If there’s anything positive to be gained from this is that what we are witnessing illuminates the problem in ways that can no longer be ignored. Social media is too important to be left in the hands of techno-oligarchs, especially when, at best (I’m talking to you Zuckerberg) they are unwilling to do the necessary to fix it, or worse (I’m talking to you Musk) contributing to it directly. I’m afraid there will be no other option but for regulation, which at least the EU is stepping towards.
Don’t Use a Platform To Do What it Can’t
Many of us take to social media to vent our frustration, share our outrage, join with others who share our point of view. Others want to use their voice so that others can hear it. To show that there’s another point of view. To educate. If we are going to bridge over divisiveness, it is crucial that we are able to be meaningfully impacted by each other. But it does bear asking whether a given media is the best or most appropriate way to do so.

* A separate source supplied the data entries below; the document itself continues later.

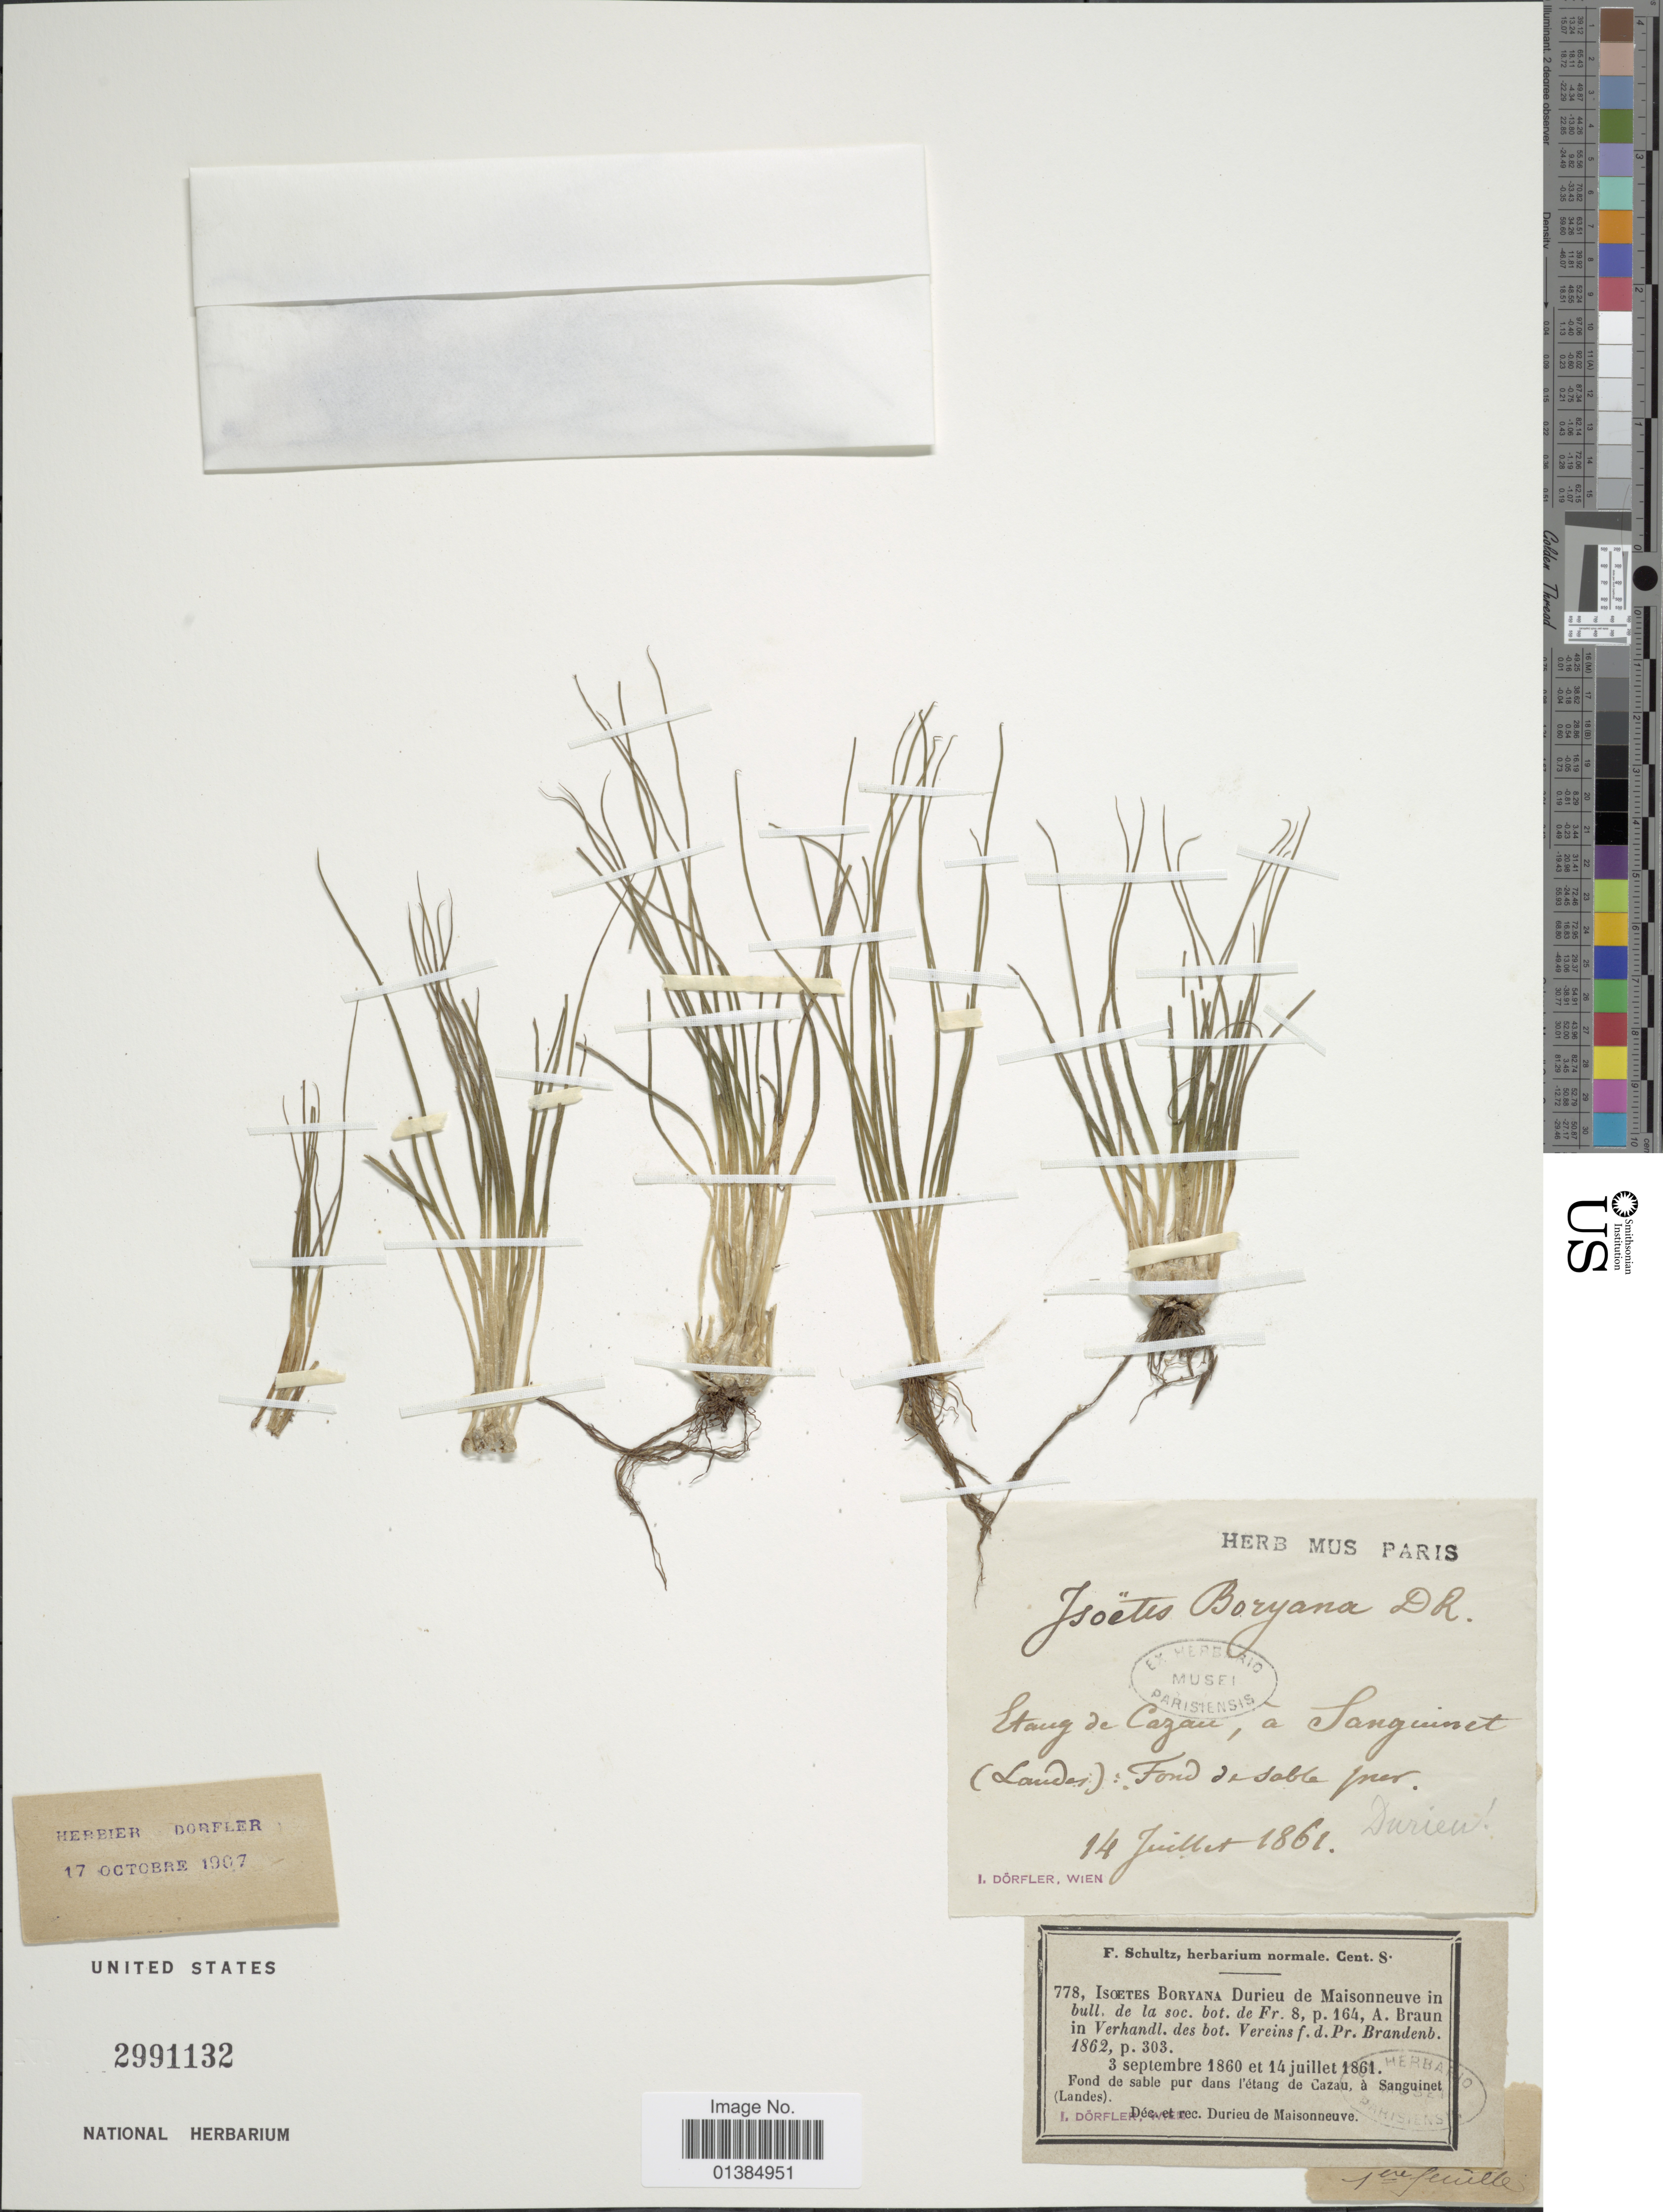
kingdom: Plantae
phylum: Tracheophyta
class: Lycopodiopsida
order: Isoetales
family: Isoetaceae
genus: Isoetes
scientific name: Isoetes boryana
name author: Durieu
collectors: I. Dörfler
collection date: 1861-07-14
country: France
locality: Etang de Cazau, à Sanguinet (Landes): Fond de sable pres. [interpreted]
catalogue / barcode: US 2991132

I would suggest that being thoughtful about what a platform can and can’t do for you should be incorporated into your choice of whether and how you use it. You won’t find me engaging in discourse on Israel and Palestine on social media because I know it won’t do that job for me. I know it will make things worse because I know how social media amplifies hatred.
I will, however, take a risk to speak about it here, in longer form content where I feel at least a little bit more content that it can hold a larger context. Not that anybody reads longer form content anymore. Which is a problem. Congratulations if you got this far.
I will go to Twitter and share this post, because Twitter can be a good pointer towards information, if not a great vector for discourse. Until our social media gets better, and until it is regulated in a way to make it less dangerous, it will be down to us to make better choices for ourselves, and hopefully, at least be another who refrains from making a terrible problem even worse.